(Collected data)
====

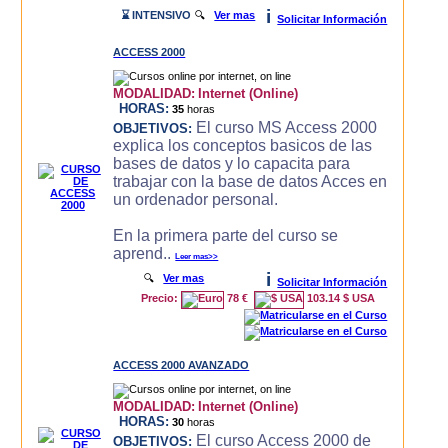
i
⌛ INTENSIVO
🔍
Ver mas
Solicitar Información
ACCESS 2000
MODALIDAD:
Internet (Online)
HORAS:
35
horas
El curso MS Access 2000
OBJETIVOS:
explica los conceptos basicos de las
bases de datos y lo capacita para
trabajar con la base de datos Acces en
un ordenador personal.
En la primera parte del curso se
aprend..
Leer mas>>
i
🔍
Ver mas
Solicitar Información
Precio:
78 €
103.14 $ USA
ACCESS 2000 AVANZADO
MODALIDAD:
Internet (Online)
HORAS:
30
horas
El curso Access 2000 de
OBJETIVOS:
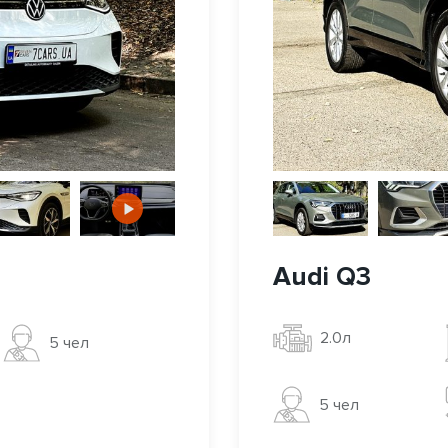
Audi Q3
2.0л
5 чел
5 чел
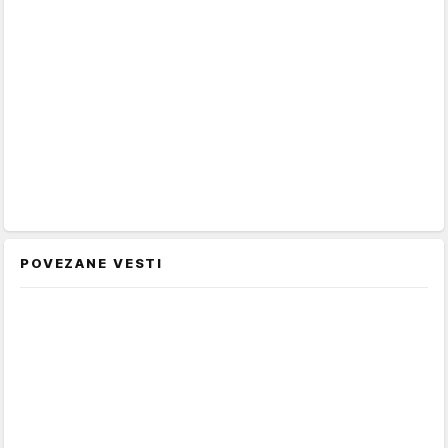
POVEZANE VESTI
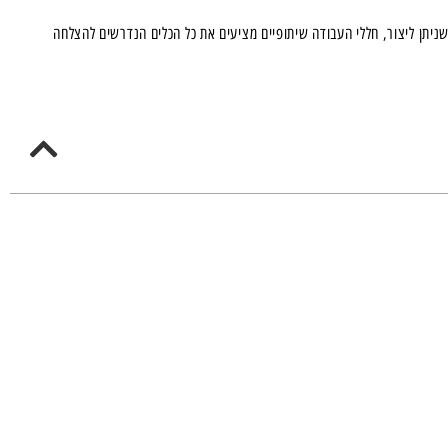
יתן ליצור, חללי העבודה שיתופיים מציעים את כל הכלים הנדרשים להצלחה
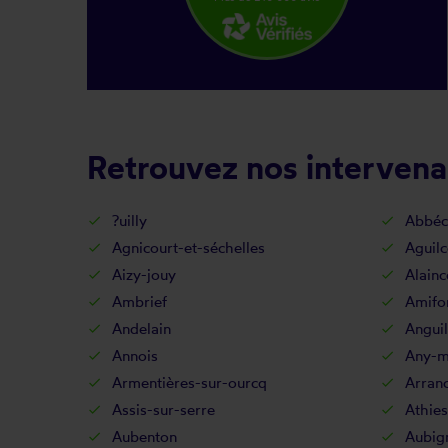
Retrouvez nos intervena
?uilly
Abbéc
Agnicourt-et-séchelles
Aguilc
Aizy-jouy
Alainc
Ambrief
Amifo
Andelain
Anguil
Annois
Any-ma
Armentières-sur-ourcq
Arran
Assis-sur-serre
Athies
Aubenton
Aubig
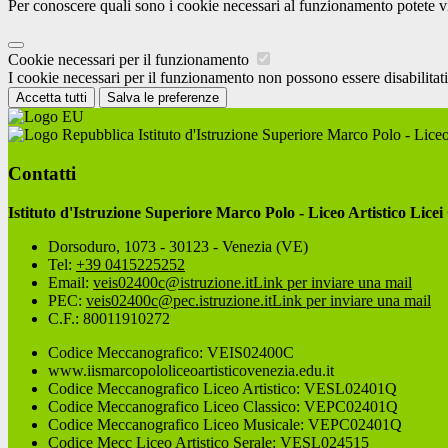
Per conoscere quali sono i cookie necessari al funzionamento potete v
Cookie necessari per il funzionamento
I cookie necessari per il funzionamento non possono essere disabilitati.
Accetta tutti
Salva le preferenze
Istituto d'Istruzione Superiore Marco Polo - Liceo
Contatti
Istituto d'Istruzione Superiore Marco Polo - Liceo Artistico Licei
Dorsoduro, 1073 - 30123 - Venezia (VE)
Tel:
+39 0415225252
Email:
veis02400c@istruzione.it
Link per inviare una mail
PEC:
veis02400c@pec.istruzione.it
Link per inviare una mail
C.F.: 80011910272
Codice Meccanografico: VEIS02400C
www.iismarcopololiceoartisticovenezia.edu.it
Codice Meccanografico Liceo Artistico: VESL02401Q
Codice Meccanografico Liceo Classico: VEPC02401Q
Codice Meccanografico Liceo Musicale: VEPC02401Q
Codice Mecc Liceo Artistico Serale: VESL024515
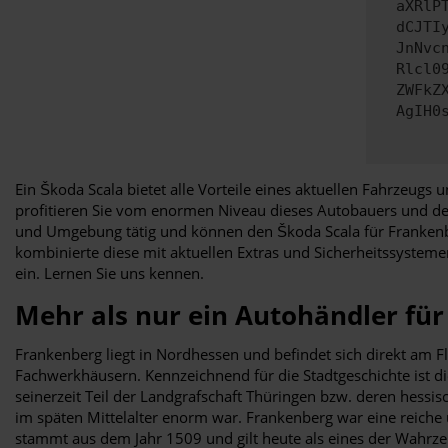
aXRlP
dCJTI
JnNvc
Rlcl0
ZWFkZ
AgIH0
Ein Škoda Scala bietet alle Vorteile eines aktuellen Fahrzeugs 
profitieren Sie vom enormen Niveau dieses Autobauers und des
und Umgebung tätig und können den Škoda Scala für Frankenber
kombinierte diese mit aktuellen Extras und Sicherheitssystemen
ein. Lernen Sie uns kennen.
Mehr als nur ein Autohändler fü
Frankenberg liegt in Nordhessen und befindet sich direkt am F
Fachwerkhäusern. Kennzeichnend für die Stadtgeschichte ist die
seinerzeit Teil der Landgrafschaft Thüringen bzw. deren hess
im späten Mittelalter enorm war. Frankenberg war eine reiche 
stammt aus dem Jahr 1509 und gilt heute als eines der Wahrze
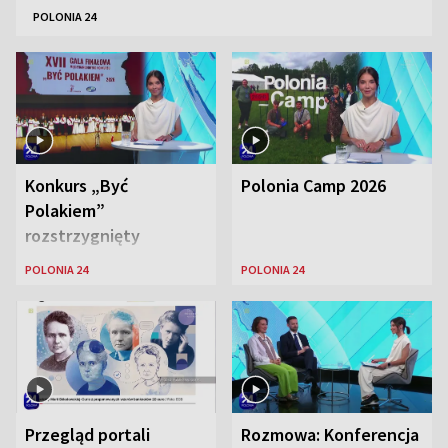
POLONIA 24
Konkurs „Być
Polonia Camp 2026
Polakiem”
rozstrzygnięty
POLONIA 24
POLONIA 24
Przegląd portali
Rozmowa: Konferencja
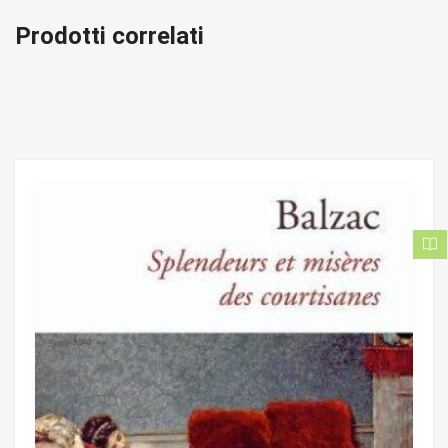
Prodotti correlati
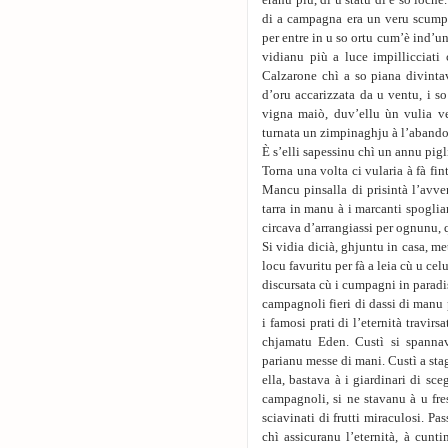
eranu più, di u statu di e so loche
di a campagna era un veru scumpi
per entre in u so ortu cum’è ind’u
vidianu più a luce impillicciat
Calzarone chì a so piana divinta
d’oru accarizzata da u ventu, i so
vigna maiò, duv’ellu ùn vulia ve
turnata un zimpinaghju à l’abando
È s’elli sapessinu chì un annu pigli
Torna una volta ci vularia à fà fin
Mancu pinsalla di prisintà l’avve
tarra in manu à i marcanti spogli
circava d’arrangiassi per ognunu, q
Si vidia dicià, ghjuntu in casa, me
locu favuritu per fà a leia cù u cel
discursata cù i cumpagni in paradis
campagnoli fieri di dassi di manu
i famosi prati di l’eternità travirs
chjamatu Eden. Custì si spannav
parianu messe di mani. Custì a stagi
ella, bastava à i giardinari di sce
campagnoli, si ne stavanu à u fre
sciavinati di frutti miraculosi. Pa
chì assicuranu l’eternità, à cunt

====

**Your assignment:**
Change each occurrence of "Internet (Online)" in the lines above to "A distancia", leaving everything else as it stands. Leave the pictures out of your answer.

**Answer for this exercise:**
i
⌛ INTENSIVO
🔍
Ver mas
Solicitar Información
ACCESS 2000
MODALIDAD:
A distancia
HORAS:
35
horas
El curso MS Access 2000
OBJETIVOS:
explica los conceptos basicos de las
bases de datos y lo capacita para
trabajar con la base de datos Acces en
un ordenador personal.
En la primera parte del curso se
aprend..
Leer mas>>
i
🔍
Ver mas
Solicitar Información
Precio:
78 €
103.14 $ USA
ACCESS 2000 AVANZADO
MODALIDAD:
A distancia
HORAS:
30
horas
El curso Access 2000 de
OBJETIVOS:
Audi Q3
2.0л
5 чел
5 чел
POVEZANE VESTI
יתן ליצור, חללי העבודה שיתופיים מציעים את כל הכלים הנדרשים להצלחה
Retrouvez nos intervena
?uilly
Abbéc
Agnicourt-et-séchelles
Aguilc
Aizy-jouy
Alainc
Ambrief
Amifo
Andelain
Anguil
Annois
Any-ma
Armentières-sur-ourcq
Arran
Assis-sur-serre
Athies
Aubenton
Aubig
Per conoscere quali sono i cookie necessari al funzionamento potete v
Cookie necessari per il funzionamento
I cookie necessari per il funzionamento non possono essere disabilitati.
Accetta tutti
Salva le preferenze
Istituto d'Istruzione Superiore Marco Polo - Liceo
Contatti
Istituto d'Istruzione Superiore Marco Polo - Liceo Artistico Licei
Dorsoduro, 1073 - 30123 - Venezia (VE)
Tel:
+39 0415225252
Email:
veis02400c@istruzione.it
Link per inviare una mail
PEC:
veis02400c@pec.istruzione.it
Link per inviare una mail
C.F.: 80011910272
Codice Meccanografico: VEIS02400C
www.iismarcopololiceoartisticovenezia.edu.it
Codice Meccanografico Liceo Artistico: VESL02401Q
Codice Meccanografico Liceo Classico: VEPC02401Q
Codice Meccanografico Liceo Musicale: VEPC02401Q
Codice Mecc Liceo Artistico Serale: VESL024515
aXRlP
dCJTI
JnNvc
Rlcl0
ZWFkZ
AgIH0
Ein Škoda Scala bietet alle Vorteile eines aktuellen Fahrzeugs 
profitieren Sie vom enormen Niveau dieses Autobauers und des
und Umgebung tätig und können den Škoda Scala für Frankenber
kombinierte diese mit aktuellen Extras und Sicherheitssystemen
ein. Lernen Sie uns kennen.
Mehr als nur ein Autohändler fü
Frankenberg liegt in Nordhessen und befindet sich direkt am F
Fachwerkhäusern. Kennzeichnend für die Stadtgeschichte ist die
seinerzeit Teil der Landgrafschaft Thüringen bzw. deren hess
im späten Mittelalter enorm war. Frankenberg war eine reiche 
stammt aus dem Jahr 1509 und gilt heute als eines der Wahrze
POLONIA 24
Konkurs „Być
Polonia Camp 2026
Polakiem”
rozstrzygnięty
POLONIA 24
POLONIA 24
Przegląd portali
Rozmowa: Konferencja
Prodotti correlati
eranu più, di u statu di e so loche
di a campagna era un veru scumpi
per entre in u so ortu cum’è ind’u
vidianu più a luce impillicciat
Calzarone chì a so piana divinta
d’oru accarizzata da u ventu, i so
vigna maiò, duv’ellu ùn vulia ve
turnata un zimpinaghju à l’abando
È s’elli sapessinu chì un annu pigli
Torna una volta ci vularia à fà fin
Mancu pinsalla di prisintà l’avve
tarra in manu à i marcanti spogli
circava d’arrangiassi per ognunu, q
Si vidia dicià, ghjuntu in casa, me
locu favuritu per fà a leia cù u cel
discursata cù i cumpagni in paradis
campagnoli fieri di dassi di manu
i famosi prati di l’eternità travirs
chjamatu Eden. Custì si spannav
parianu messe di mani. Custì a stagi
ella, bastava à i giardinari di sce
campagnoli, si ne stavanu à u fre
sciavinati di frutti miraculosi. Pa
chì assicuranu l’eternità, à cunt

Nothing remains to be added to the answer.